Словечко «вообще-то» было ее фирменным знаком, как и привычка выразительно двигать нарисованными бровями фиолетового цвета. Ее кофта, разумеется, была леопардовой.

— Сегодня настоящий бой был в окрестностях, — сообщил очкастый. — Мне дочь звонила, она в обладминистрации работает. Взорвали три грузовика и народу страшное дело сколько положили.

— Вы говорили, два, — вставила женщина, похожая на бухгалтера, но одетая, как спортсменка, приготовившаяся не ко сну на полке пассажирского купе, а к пробежке.

— Дочь перезвонила, уточнила. Разведенная. — Очкастый значительно посмотрел на Неделина. — Всю себя работе посвятила.

— Значит, сведения достоверные? — обрадовалась рыжая. — А то я думала, выдумки все.

— Моя дочь никогда не врет. Не приучена. Три раза уже звонила. В городе введен план «Перехват».

«Сколько их было на моей памяти… — подумал Неделин. — И кого хоть раз перехватили?»

— Это было разбойное нападение? — спросил он. — Хотя бы одного преступника задержали?

— Какое там! — Очкастый махнул рукой, давая понять, что нельзя ожидать от полицейских такой прыти. — Бандитов около полусотни задействовано. — Он доверительно наклонился через столик, заваленный всевозможной снедью. — Есть основания считать, что орудовали террористы. Оттуда. — Последовал кивок на непроницаемо-черное окно, за которым с одинаковым успехом могла находиться любая сторона света. — Вооруженные до зубов, сплоченные, опытные.
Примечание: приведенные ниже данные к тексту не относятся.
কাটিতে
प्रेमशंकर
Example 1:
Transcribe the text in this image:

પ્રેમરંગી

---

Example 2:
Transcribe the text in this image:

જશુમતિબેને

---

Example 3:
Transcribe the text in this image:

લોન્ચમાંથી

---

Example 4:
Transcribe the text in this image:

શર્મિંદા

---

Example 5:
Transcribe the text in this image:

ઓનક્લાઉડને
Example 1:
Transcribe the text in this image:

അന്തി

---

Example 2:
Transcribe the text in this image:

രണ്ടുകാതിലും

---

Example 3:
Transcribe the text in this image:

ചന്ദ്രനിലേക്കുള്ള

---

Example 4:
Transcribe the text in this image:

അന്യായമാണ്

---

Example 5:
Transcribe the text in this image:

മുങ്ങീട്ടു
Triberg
— Зачем же им было дальнобойщиков убивать? — удивилась спортивная бухгалтерша. — А вы понимаете?

— Нет, — честно признались обе женщины.

— Страху нагнать, — пояснил рассказчик с выражением неохотной снисходительности на небритой физиономии. — Мол, будем делать, что хотим, и никто нас не остановит. Возьмем, и войну начнем. Или область захватим.
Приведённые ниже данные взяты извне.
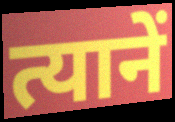
त्यानें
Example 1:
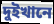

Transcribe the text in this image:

দুইখানে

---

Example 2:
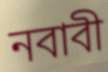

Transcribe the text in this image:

নবাবী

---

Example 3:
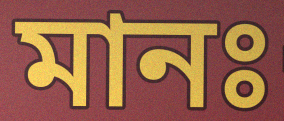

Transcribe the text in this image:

মানঃ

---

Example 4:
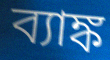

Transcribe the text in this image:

ব্যাঙ্ক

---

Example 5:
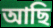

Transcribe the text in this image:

আছি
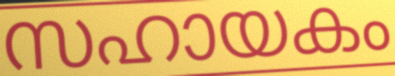
സഹായകം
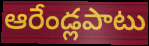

Неделин несколько раз попытался вернуть очкастого к реальности, но того заносило все сильнее. Подробности нападения были ему неизвестны, а его домыслы и фантазии были безразличны Неделину. Единственная стóящая информация, которую удалось вытянуть из этого болтуна, состояла в том, что он знал, кому поручили расследовать нападение на дороге. Выяснив это, Неделин потерял к беседе всякий интерес и полез на верхнюю полку.
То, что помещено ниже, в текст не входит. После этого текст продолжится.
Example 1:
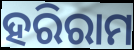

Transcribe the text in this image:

ହରିରାମ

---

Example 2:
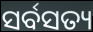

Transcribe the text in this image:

ସର୍ବସତ୍ୟ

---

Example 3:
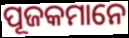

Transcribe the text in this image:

ପୂଜକମାନେ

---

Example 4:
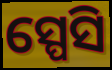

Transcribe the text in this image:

ସ୍ପେସି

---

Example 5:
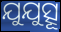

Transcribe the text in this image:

ଯୁଯୁତ୍ସୂ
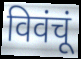
विवंचूं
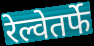
रेल्वेतर्फे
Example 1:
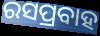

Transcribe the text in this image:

ରସପ୍ରବାହ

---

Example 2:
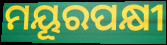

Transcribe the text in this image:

ମୟୂରପକ୍ଷୀ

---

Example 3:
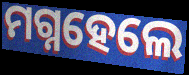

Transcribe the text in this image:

ମଗ୍ନହେଲେ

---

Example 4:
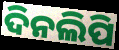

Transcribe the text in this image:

ଦିନଲିପି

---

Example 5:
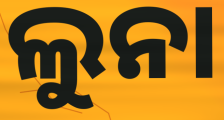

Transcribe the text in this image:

ଲୁନା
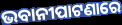
ଭବାନୀପାଟଣାରେ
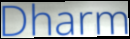
Dharm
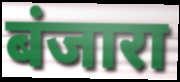
बंजारा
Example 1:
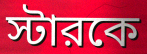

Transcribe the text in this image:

স্টারকে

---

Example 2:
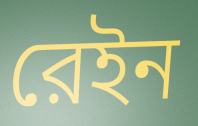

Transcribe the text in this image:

রেইন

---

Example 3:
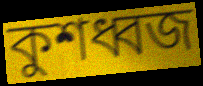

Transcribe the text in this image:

কুশধ্বজ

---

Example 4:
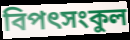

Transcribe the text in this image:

বিপৎসংকুল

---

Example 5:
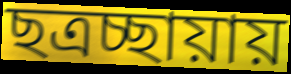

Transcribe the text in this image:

ছত্রচ্ছায়ায়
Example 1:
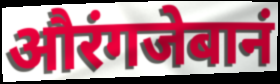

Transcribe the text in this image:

औरंगजेबानं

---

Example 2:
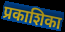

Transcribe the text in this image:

प्रकाशिका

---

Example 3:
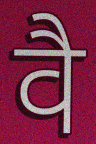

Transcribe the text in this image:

वै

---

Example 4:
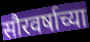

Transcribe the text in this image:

Уснуть никак не удавалось, несмотря на то, что попутчики очень скоро угомонились и тоже улеглись на свои места. Голубоватое лунное сияние колыхалось в тесной каморке купе, изредка сменяясь вспышками желтого электрического света. Колеса отбивали тяжелый металлический ритм, то и дело сбиваясь на беспорядочные, лихорадочные дроби. Было слышно, как по столу катается бутылка воды, задевая стакан с бряцающей внутри ложкой.

Ворочаясь, Неделин включал телефон и, прикрывая его ладонью, смотрел, который час. Антон так и не перезвонил. Его молчание вселяло тревогу. Как же найти его поскорее, опередив бандитов, которые, несомненно, настроены избавиться от опасного свидетеля? Кроме того, их будет подстегивать желание отомстить за своих погибших дружков. Времени они не теряют. Рыскают вокруг Латунска, прочесывают местность. Грузовик — не иголка в стоге сена. Отыщется. Плохо, что бандитов много, а Неделин один. Поэтому его поиски должны строиться иначе. По прибытии он отправится прямиком в полицию. Там, вне всякого сомнения, тоже ищут грузовик и водителя. Выудить бы у коллег нужную информацию, а уж воспользоваться ею для Неделина не составит труда.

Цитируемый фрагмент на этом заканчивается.